Statistische onderzoeksplanning (Engels: design of experiments, DoE) wordt bij het ontwikkelen en optimaliseren van producten en processen gebruikt.
Omdat het doen van experimenten tijd, materiaal en productiecapaciteit in beslag neemt staat men voor een dilemma: voor een betrouwbaar onderzoeksresultaat is een groot aantal experimenten noodzakelijk maar tegelijkertijd mag het beslag op resources niet groter zijn dan strikt noodzakelijk. Door gebruik te maken van statistische onderzoeksplanning wordt met een zo klein mogelijk aantal experimenten met zo veel mogelijk betrouwbaarheid het verband tussen onafhankelijke variabelen ("knoppen" waar aan gedraaid kan worden) en afhankelijke variabelen (procesuitkomsten) bepaald.
Proces
Het experimenteel ontwerpproces bestaat uit een aantal stappen, voorbereiding, opzetten van het experiment, de uitvoering daarvan, analyse van de resultaten en vastlegging van de conclusies. Uiteindelijk wordt er over gerapporteerd over de experimenten.
Voorbereiding
In de voorbereidingsfase van het experimenteel ontwerpproces wordt onder meer op grond van literatuuronderzoek nagedacht over het doel van het experiment, wat de verschillende parameters zijn en hoe deze te meten.
Opzetten experiment
In de fase van de onderzoeksopzet wordt, in een matrix, het aantal experimenten bepaald. In de matrix worden de parameters (factoren) tegen de uit te voeren toetsen uitgezet.
Uitvoeren experiment
Op basis van de in de vorige fase bepaalde onderzoeksopzet worden de experimenten uitgevoerd en de resultaten vastgesteld.
Analyse resultaten
De verkregen resultaten worden statistisch geanalyseerd. Vaak worden, vanwege de inzichtelijkheid, de resultaten in een grafiek gepresenteerd en in of grafieken en diagrammen gevisualiseerd.
Conclusies
De uit de experimenten verkregen resultaten worden indien mogelijk gevalideerd ten behoeve van de rapportage of publicatie.
Geschiedenis
De experimentele ontwerpmethode is voor het eerst beschreven door R.A. Fisher.
Kaders
Belangrijk in het experimenteel ontwerpproces zijn de volgende kaders:
- Voordat het begin van de optimalisatie moet het proces onder controle zijn; willekeurige variaties mogen niet te groot zijn. Bij voorkeur past de standaarddeviatie van de procesuitkomst minimaal zes keer tussen de boven- en ondergrens van het gewenste bereik.

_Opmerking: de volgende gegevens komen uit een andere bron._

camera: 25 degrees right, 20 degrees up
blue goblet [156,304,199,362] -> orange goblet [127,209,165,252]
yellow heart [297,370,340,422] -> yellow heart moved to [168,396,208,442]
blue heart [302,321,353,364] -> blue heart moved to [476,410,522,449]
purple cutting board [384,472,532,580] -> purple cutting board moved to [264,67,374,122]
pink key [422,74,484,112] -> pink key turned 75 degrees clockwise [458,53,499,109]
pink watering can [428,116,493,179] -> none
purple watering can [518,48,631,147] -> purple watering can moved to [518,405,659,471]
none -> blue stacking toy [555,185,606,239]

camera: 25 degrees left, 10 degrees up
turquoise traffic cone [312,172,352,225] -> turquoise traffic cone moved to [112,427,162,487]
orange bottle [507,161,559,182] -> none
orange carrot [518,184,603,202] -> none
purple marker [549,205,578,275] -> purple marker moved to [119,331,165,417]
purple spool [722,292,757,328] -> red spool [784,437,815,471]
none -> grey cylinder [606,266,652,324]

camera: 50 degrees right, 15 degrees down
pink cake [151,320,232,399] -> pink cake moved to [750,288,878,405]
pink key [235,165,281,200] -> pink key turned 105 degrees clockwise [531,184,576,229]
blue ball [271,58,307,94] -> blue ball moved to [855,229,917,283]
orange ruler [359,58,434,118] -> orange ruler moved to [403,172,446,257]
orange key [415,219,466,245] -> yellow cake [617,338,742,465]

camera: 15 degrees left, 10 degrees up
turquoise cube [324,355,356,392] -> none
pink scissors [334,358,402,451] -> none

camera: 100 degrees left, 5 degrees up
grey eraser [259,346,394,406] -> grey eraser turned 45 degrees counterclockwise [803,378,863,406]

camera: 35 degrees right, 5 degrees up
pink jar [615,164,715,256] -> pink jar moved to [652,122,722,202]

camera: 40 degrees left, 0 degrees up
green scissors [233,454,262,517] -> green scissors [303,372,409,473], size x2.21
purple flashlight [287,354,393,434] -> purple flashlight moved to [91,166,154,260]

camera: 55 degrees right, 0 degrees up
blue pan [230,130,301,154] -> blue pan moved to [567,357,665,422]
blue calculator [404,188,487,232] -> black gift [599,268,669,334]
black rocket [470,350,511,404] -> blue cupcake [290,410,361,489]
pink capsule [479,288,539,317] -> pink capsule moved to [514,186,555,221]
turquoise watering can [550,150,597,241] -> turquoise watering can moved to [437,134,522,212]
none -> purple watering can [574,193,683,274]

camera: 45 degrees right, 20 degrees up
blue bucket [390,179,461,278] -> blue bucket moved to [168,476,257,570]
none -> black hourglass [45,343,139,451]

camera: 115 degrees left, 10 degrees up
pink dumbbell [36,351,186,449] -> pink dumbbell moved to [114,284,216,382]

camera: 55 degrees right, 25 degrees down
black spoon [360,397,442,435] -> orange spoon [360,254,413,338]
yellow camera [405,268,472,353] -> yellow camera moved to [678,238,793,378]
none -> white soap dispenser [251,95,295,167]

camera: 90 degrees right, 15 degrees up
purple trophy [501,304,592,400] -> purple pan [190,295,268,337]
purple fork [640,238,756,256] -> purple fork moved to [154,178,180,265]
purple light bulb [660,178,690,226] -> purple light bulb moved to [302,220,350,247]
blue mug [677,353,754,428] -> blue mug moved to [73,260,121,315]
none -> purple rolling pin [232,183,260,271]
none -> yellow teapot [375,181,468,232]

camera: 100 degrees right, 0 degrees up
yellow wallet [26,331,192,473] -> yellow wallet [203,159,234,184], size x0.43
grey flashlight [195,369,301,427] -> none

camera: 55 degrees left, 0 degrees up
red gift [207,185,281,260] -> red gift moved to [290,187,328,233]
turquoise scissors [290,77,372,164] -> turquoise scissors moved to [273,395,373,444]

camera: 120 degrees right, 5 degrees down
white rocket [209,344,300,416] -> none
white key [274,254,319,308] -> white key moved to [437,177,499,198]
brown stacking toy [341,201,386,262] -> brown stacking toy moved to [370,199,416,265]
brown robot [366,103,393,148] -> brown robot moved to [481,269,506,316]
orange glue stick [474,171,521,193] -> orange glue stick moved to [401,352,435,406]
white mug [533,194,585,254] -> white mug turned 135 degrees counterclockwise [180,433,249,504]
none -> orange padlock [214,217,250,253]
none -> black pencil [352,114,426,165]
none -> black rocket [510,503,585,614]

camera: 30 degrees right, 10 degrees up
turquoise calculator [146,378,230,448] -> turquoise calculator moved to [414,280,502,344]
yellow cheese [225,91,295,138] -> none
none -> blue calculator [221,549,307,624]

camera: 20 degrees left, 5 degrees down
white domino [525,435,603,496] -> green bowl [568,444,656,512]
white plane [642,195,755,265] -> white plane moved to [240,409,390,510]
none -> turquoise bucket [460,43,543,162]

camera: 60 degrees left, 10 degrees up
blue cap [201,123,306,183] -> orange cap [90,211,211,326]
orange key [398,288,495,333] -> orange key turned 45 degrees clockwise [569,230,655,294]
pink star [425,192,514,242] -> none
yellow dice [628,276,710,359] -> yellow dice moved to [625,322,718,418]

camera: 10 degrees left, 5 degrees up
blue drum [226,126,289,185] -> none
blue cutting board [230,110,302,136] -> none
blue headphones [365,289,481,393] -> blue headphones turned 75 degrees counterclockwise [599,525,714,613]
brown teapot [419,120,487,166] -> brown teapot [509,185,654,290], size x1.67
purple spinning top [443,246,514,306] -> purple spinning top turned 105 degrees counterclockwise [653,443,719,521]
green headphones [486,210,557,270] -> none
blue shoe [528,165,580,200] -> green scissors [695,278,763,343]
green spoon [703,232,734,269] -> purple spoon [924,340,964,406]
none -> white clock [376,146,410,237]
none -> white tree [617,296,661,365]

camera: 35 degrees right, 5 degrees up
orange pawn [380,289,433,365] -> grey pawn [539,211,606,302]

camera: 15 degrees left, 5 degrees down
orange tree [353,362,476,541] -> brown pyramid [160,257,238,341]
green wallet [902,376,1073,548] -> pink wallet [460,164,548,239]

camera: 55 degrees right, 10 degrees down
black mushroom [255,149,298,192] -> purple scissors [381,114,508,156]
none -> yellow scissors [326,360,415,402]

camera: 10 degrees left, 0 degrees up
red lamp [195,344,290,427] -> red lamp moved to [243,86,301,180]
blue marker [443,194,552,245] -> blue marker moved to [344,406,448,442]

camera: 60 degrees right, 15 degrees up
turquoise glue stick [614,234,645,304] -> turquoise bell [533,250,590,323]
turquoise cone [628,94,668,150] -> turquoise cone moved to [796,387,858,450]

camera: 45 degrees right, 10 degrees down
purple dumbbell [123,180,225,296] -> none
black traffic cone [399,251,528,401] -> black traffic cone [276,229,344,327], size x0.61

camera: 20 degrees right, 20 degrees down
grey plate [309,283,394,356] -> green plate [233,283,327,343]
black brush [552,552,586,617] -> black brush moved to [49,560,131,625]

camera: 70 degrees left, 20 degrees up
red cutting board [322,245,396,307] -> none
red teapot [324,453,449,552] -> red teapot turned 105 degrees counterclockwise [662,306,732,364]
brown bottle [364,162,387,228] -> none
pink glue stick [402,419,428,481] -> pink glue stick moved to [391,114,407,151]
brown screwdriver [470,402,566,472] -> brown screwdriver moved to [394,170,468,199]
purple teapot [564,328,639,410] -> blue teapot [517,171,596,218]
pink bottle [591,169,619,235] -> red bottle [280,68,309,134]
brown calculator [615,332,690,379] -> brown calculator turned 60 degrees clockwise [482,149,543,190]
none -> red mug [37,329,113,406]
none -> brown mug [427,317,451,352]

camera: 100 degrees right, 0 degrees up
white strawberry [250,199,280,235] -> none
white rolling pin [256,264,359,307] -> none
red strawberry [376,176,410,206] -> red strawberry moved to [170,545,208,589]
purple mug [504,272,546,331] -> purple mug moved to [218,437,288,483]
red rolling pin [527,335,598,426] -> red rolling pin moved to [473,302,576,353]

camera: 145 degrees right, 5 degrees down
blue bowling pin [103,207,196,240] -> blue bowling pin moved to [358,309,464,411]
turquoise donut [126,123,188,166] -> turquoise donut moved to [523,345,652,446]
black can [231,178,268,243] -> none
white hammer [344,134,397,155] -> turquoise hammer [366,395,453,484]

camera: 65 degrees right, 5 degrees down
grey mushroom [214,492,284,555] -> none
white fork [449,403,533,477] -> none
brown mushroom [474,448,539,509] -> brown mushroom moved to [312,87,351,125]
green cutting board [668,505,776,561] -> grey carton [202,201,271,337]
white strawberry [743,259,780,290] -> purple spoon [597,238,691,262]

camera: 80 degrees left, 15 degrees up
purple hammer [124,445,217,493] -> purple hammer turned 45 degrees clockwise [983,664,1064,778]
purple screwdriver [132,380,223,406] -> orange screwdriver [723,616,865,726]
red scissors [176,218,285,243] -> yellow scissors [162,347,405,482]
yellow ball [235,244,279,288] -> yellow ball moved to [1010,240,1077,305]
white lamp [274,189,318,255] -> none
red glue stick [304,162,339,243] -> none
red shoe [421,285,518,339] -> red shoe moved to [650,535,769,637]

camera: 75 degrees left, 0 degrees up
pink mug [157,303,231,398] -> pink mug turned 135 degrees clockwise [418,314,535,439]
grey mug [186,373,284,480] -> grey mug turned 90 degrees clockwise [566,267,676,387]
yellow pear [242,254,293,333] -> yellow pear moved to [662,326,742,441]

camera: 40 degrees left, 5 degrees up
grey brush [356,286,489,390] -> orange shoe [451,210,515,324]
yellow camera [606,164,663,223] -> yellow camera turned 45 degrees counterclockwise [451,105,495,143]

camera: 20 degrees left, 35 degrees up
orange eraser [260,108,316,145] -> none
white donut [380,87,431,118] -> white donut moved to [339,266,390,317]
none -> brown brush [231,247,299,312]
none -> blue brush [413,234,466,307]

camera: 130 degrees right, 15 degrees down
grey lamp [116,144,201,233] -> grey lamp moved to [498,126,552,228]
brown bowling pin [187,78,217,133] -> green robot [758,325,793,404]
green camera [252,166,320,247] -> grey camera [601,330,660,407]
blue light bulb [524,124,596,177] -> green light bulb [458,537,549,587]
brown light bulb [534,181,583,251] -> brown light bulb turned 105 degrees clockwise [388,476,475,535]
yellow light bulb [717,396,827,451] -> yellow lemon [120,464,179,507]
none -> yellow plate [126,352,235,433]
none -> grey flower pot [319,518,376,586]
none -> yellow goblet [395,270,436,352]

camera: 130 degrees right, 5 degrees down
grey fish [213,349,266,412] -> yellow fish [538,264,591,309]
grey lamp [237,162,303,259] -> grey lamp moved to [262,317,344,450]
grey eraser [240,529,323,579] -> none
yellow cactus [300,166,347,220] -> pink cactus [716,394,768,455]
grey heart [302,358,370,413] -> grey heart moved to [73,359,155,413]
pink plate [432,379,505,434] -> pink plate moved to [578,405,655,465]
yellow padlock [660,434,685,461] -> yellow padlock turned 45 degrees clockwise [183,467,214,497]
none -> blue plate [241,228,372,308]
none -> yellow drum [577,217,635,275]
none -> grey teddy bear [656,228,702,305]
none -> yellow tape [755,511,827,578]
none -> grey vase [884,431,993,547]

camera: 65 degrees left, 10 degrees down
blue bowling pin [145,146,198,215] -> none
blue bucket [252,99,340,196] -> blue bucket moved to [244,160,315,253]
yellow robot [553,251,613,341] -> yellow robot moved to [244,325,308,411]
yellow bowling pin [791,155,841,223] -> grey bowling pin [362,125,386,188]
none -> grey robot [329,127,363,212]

- De uitkomsten van het te optimaliseren proces moeten normaal verdeeld zijn.
- Het te optimaliseren proces moet van ten minste twee variabelen afhankelijk zijn.
- Om te voorkomen dat de factor tijd van invloed is op de uitkomst van het onderzoek moeten de experimenten op willekeurige volgorde uitgevoerd worden. Om de invloed van de tijd en de natuurlijke variatie te kunnen kwantificeren, kan men één setting (bij voorkeur het centrale punt) aan het begin, in het midden en aan het eind van de experimentele reeks herhalen.